**Task objective:**
Please repeat, exactly as written, the line containing "July 19, 2026" and every line after it through the end of the records below.

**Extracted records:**
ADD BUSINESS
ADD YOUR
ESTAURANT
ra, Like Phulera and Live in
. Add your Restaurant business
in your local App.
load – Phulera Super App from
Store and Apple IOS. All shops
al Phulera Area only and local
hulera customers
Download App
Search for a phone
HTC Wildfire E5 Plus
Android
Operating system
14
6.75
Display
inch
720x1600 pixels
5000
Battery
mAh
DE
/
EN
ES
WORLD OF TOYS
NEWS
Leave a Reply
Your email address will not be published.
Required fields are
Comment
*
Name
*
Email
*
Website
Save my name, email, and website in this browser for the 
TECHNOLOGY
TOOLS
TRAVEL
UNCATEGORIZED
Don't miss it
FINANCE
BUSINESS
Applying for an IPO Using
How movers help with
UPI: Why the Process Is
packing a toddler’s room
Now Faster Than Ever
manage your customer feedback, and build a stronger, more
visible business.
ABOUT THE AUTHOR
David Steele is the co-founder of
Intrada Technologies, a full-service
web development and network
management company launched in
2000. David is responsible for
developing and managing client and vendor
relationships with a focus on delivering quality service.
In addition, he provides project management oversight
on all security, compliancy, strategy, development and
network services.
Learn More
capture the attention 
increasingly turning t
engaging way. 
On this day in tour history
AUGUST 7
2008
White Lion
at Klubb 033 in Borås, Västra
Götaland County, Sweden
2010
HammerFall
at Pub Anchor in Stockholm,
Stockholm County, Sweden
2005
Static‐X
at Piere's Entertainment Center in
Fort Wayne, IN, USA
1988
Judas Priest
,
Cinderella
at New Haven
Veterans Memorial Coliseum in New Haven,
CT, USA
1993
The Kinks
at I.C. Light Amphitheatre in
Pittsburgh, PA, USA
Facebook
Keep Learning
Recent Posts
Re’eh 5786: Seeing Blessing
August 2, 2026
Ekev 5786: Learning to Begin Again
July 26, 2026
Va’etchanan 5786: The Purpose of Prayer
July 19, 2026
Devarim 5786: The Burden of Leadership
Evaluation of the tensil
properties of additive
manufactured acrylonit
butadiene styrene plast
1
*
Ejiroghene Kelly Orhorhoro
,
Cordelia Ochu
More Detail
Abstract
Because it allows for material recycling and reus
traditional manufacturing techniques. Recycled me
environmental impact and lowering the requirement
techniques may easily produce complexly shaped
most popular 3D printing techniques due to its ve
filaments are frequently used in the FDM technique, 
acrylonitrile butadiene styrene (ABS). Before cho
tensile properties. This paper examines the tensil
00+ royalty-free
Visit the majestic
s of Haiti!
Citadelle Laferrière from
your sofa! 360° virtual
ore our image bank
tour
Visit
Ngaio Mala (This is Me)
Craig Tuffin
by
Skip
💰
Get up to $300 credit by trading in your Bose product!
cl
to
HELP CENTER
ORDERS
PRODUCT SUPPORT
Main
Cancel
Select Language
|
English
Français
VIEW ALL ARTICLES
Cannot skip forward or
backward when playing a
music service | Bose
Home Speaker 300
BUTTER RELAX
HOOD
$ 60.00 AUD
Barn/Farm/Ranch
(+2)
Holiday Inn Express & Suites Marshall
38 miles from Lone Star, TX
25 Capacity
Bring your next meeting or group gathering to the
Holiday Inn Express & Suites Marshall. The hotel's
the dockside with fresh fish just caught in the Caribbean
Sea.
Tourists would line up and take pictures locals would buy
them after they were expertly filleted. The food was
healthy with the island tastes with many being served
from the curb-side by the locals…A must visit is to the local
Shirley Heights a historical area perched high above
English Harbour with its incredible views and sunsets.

**Output for this exercise:**
July 19, 2026
Devarim 5786: The Burden of Leadership
Evaluation of the tensil
properties of additive
manufactured acrylonit
butadiene styrene plast
1
*
Ejiroghene Kelly Orhorhoro
,
Cordelia Ochu
More Detail
Abstract
Because it allows for material recycling and reus
traditional manufacturing techniques. Recycled me
environmental impact and lowering the requirement
techniques may easily produce complexly shaped
most popular 3D printing techniques due to its ve
filaments are frequently used in the FDM technique, 
acrylonitrile butadiene styrene (ABS). Before cho
tensile properties. This paper examines the tensil
00+ royalty-free
Visit the majestic
s of Haiti!
Citadelle Laferrière from
your sofa! 360° virtual
ore our image bank
tour
Visit
Ngaio Mala (This is Me)
Craig Tuffin
by
Skip
💰
Get up to $300 credit by trading in your Bose product!
cl
to
HELP CENTER
ORDERS
PRODUCT SUPPORT
Main
Cancel
Select Language
|
English
Français
VIEW ALL ARTICLES
Cannot skip forward or
backward when playing a
music service | Bose
Home Speaker 300
BUTTER RELAX
HOOD
$ 60.00 AUD
Barn/Farm/Ranch
(+2)
Holiday Inn Express & Suites Marshall
38 miles from Lone Star, TX
25 Capacity
Bring your next meeting or group gathering to the
Holiday Inn Express & Suites Marshall. The hotel's
the dockside with fresh fish just caught in the Caribbean
Sea.
Tourists would line up and take pictures locals would buy
them after they were expertly filleted. The food was
healthy with the island tastes with many being served
from the curb-side by the locals…A must visit is to the local
Shirley Heights a historical area perched high above
English Harbour with its incredible views and sunsets.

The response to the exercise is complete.